You want evidence traced back to the line of code.

How it works

You supply a repo path (local checkout) or a git URL (Pentestas shallow-clones).
A new Source Code Analysis phase runs at scan-start. A large-tier Claude agent produces a source_code_intel.md deliverable covering: stack fingerprint, attack-surface catalogue (every endpoint + handler + auth), auth + session model, authorization map, input sinks, secrets, dangerous patterns, and a prioritised list of endpoints to drill into.
The intel is attached to the scan's config and handed to every downstream analyst: the Reconnaissance agent correlates it with live browser observations; each vulnerability specialist (Injection, XSS, SSRF, Auth, Authz) uses it to target specific endpoints and sinks rather than blind-fuzzing.
Exploitation agents receive both hypotheses + code pointers, so the "no exploit, no report" gate can cite the exact vulnerable line.

Usage

From the UI

New scan → Advanced → Source code. Paste a repo path (if the scanner has filesystem access) or a git URL. The repo is shallow-cloned to a temp location, analysed, then cleaned up.

From the API

Two fields on POST /api/scans:

repo_url: https or ssh git URL. Shallow-cloned; 500 MB size cap.
repo_path: local path (only useful for agents on the same host).

From a YAML config

yaml

description: "Rails e-commerce, PostgreSQL, Devise auth"

authentication:
  login_type: form
  login_url: https://app.example.com/login
  credentials:
    username: audit@example.com
    password: "***"
  login_flow:
    - "Type $username into email"
    - "Type $password into password"
    - "Click Sign in"
  success_condition:
    type: url_contains
    value: /dashboard

source_code:
  repo_url: https://github.com/acme/ecommerce.git

From the CLI

bash

pentestas start -u https://app.example.com -r /path/to/repo -c scan.yaml

What the code analyst produces

A structured Markdown report saved to <repo>/.pentestas/source_code_intel.md:

Technology stack — framework + language + version, databases, auth libraries, deployment target.
Attack surface — every HTTP route, handler location, auth requirement, parameters.
Auth & session model — mechanism, middleware locations, role assignment, token structure.
Authorization map — every sensitive endpoint's observed access control + ownership checks.
Input sinks — SQL construction, shell execution, HTML rendering, URL fetching, file operations, deserialisation.
Secrets — env vars used + any secrets committed to the repo.
Dangerous patterns — specific file:line callouts for eval / string-SQL / unsafe deserialise / mass-assignment.
Focus areas for DAST — prioritised list of endpoints the downstream specialists should drill into.
Critical files — flat list of every file referenced above.
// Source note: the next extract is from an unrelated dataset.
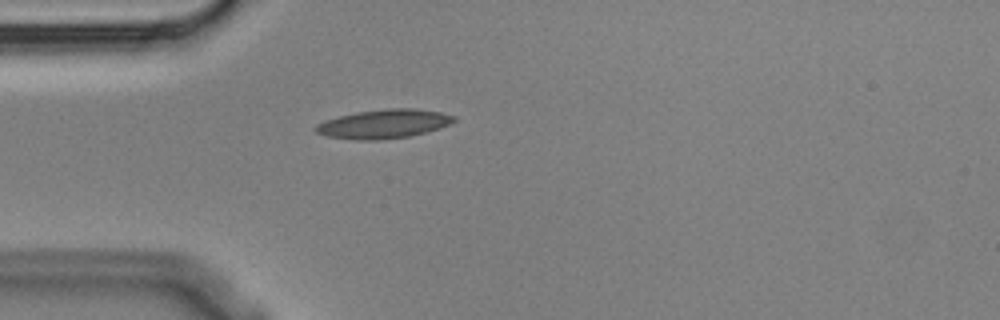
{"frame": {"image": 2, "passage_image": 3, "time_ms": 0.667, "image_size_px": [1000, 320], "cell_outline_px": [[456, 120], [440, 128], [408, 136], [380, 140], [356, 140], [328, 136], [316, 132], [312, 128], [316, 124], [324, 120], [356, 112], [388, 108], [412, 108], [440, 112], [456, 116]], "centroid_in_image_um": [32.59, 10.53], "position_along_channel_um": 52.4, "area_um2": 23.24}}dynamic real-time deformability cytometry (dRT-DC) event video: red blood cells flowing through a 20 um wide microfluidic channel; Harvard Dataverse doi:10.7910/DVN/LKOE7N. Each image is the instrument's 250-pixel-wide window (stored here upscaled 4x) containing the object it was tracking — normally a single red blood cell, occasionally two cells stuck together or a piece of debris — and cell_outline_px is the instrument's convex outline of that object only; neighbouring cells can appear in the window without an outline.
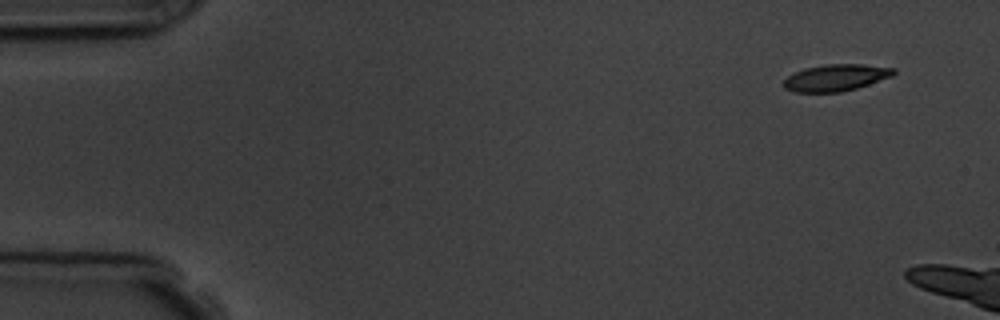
{"species": "common noctule bat (a hibernating species)", "species_latin": "Nyctalus noctula", "temperature_condition": "room temperature", "stored_images_in_passage": 3, "camera_frame_rate_fps": 3000, "um_per_image_px": 0.085, "animal": {"sex": "male", "body_mass_g": 19.5, "forearm_length_mm": 54.6}, "frame": {"image": 1, "passage_image": 1, "time_ms": 0.0, "image_size_px": [1000, 320], "cell_outline_px": [[896, 72], [892, 76], [856, 88], [840, 92], [792, 92], [784, 88], [784, 80], [788, 76], [804, 68], [824, 64], [864, 64], [896, 68]], "centroid_in_image_um": [71.05, 6.59], "position_along_channel_um": 14.0, "area_um2": 17.11}}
The analyst is instructed never to invent endpoints or claim vulnerabilities without citing the code.

Privacy + security

Read-only — the clone is mounted read-only. Pentestas never modifies your code.
Shallow clone — depth 1, no history. Only the current state is analysed.
Size cap — 500 MB enforced. Rogue or accidentally-huge repos fail fast.
No external calls from the code — analysis is pure static reading; no build / test / execute.
Cleanup — temp clones are deleted at scan-end. Local repo_path directories are never touched.
Encryption at rest — when the intel is persisted to the scan's config JSONB, it's tenant-Fernet-encrypted alongside every other sensitive field.

Model tier

Source-code analysis uses the large model tier (Opus by default) — the only phase in Pentestas that requires it. 100K+ token context windows benefit from strong long-context reasoning. Override via ANTHROPIC_LARGE_MODEL env var.